◆ TEXT SEGMENT:
· · ·

Jens Jeremies (born 5 March 1974) is a German former professional footballer who played as a defensive midfielder.

Best known for his tackling abilities, he played for three clubs during his professional career, most notably Bayern Munich which he helped to 16 titles, 12 as an important unit, in a career also marred by many injuries.

Jeremies won 55 caps for Germany, representing the nation in two World Cups and as many European Championships and helping it finish second in the 2002 World Cup.

Club career

Beginnings; 1860 Munich
Born in Görlitz, East Germany, Jeremies joined the youth system of one of the most important clubs in the country, Dynamo Dresden, at the age of 12. As a professional, he appeared rarely over the course of two seasons, all the matches being played in 1994–95, his debut coming on 1 April 1995 in a 1–3 away loss against TSV 1860 München, as the team ended a four-stay in the Bundesliga.

In 1995, Jeremies signed for 1860 Munich, helping the Lions qualify for the UEFA Cup in his second year and receiving totals of 30 yellow cards and two red during his three-year spell.

Bayern Munich
Jeremies moved to TSV's city neighbours FC Bayern Munich in the summer of 1998, the club for which he would play the remainder of his career. With the Bavarians he won all of his trophies, including six leagues and three domestic cups, adding the 2000–01 edition of the UEFA Champions League to which he contributed with 12 games and three goals, including one in the 2–1 semifinal win against Real Madrid (3–1 on aggregate) – he missed the final through suspension.

After only 20 matches combined in his last two years, mainly due to constant knee problems, Jeremies retired from football at the age of 32. He appeared in 251 German top division matches during 12 seasons, scoring nine times.

· · ·

◆ PROVIDED DATA:

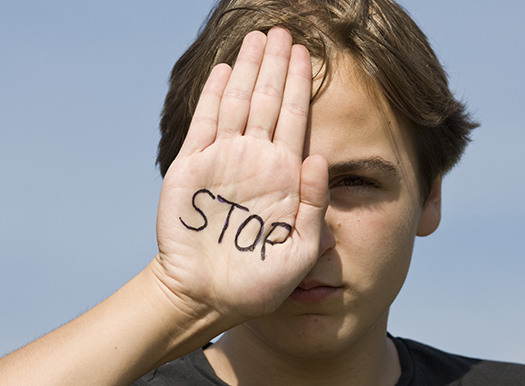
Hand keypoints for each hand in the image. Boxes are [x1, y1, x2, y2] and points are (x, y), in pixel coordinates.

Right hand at [154, 28, 327, 326]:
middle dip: (276, 65)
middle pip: (269, 101)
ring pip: (239, 103)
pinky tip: (225, 70)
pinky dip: (214, 96)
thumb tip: (320, 158)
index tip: (307, 53)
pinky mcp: (192, 168)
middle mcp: (256, 160)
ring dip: (248, 70)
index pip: (296, 119)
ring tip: (257, 37)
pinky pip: (206, 124)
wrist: (208, 296)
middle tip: (283, 30)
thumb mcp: (298, 249)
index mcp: (284, 176)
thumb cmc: (259, 280)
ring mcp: (223, 160)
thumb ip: (313, 206)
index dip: (301, 85)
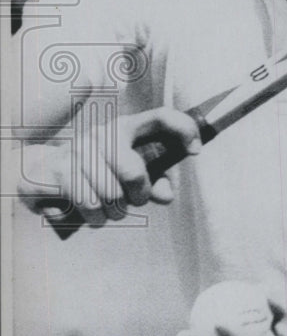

· · ·

◆ TASKS TO PERFORM:
1) Repeat word for word the part of the article on Jens Jeremies that begins at "Best known for" and stops after "2002 World Cup.".
2) According to the article on Jens Jeremies, at what age did he join the Dynamo Dresden youth system?
3) Please go on with the article on Jens Jeremies, starting after its last sentence.
The data won't be needed.

◆ EXPECTED RESULTS:
1)
Best known for his tackling abilities, he played for three clubs during his professional career, most notably Bayern Munich which he helped to 16 titles, 12 as an important unit, in a career also marred by many injuries.

Jeremies won 55 caps for Germany, representing the nation in two World Cups and as many European Championships and helping it finish second in the 2002 World Cup.

2) At the age of 12.

3)
International career
Whilst at TSV Munich, Jeremies made his debut for the German national team on 15 November 1997 in a friendly against South Africa, playing the full 90 minutes in a 3–0 win in Düsseldorf. He was then picked for the squad at the 1998 FIFA World Cup, appearing in three games in an eventual last-eight exit; during the competition, German entertainer Harald Schmidt reverentially called him "Jens Jerenaldo".

On 31 March 1999, Jeremies scored his first and only international goal, helping to a 2–0 home win against Finland for the UEFA Euro 2000 qualifiers, which was later chosen as Goal of the Month in Germany. However, he was dropped from the national team during the buildup to the finals, after calling the Erich Ribbeck-led side "pitiful".

Jeremies was reinstated for the 2002 World Cup, even captaining the team once in a friendly after the competition, but retired from international football after Germany's group stage exit in Euro 2004 in Portugal, saying he wanted to focus on his club duties with Bayern.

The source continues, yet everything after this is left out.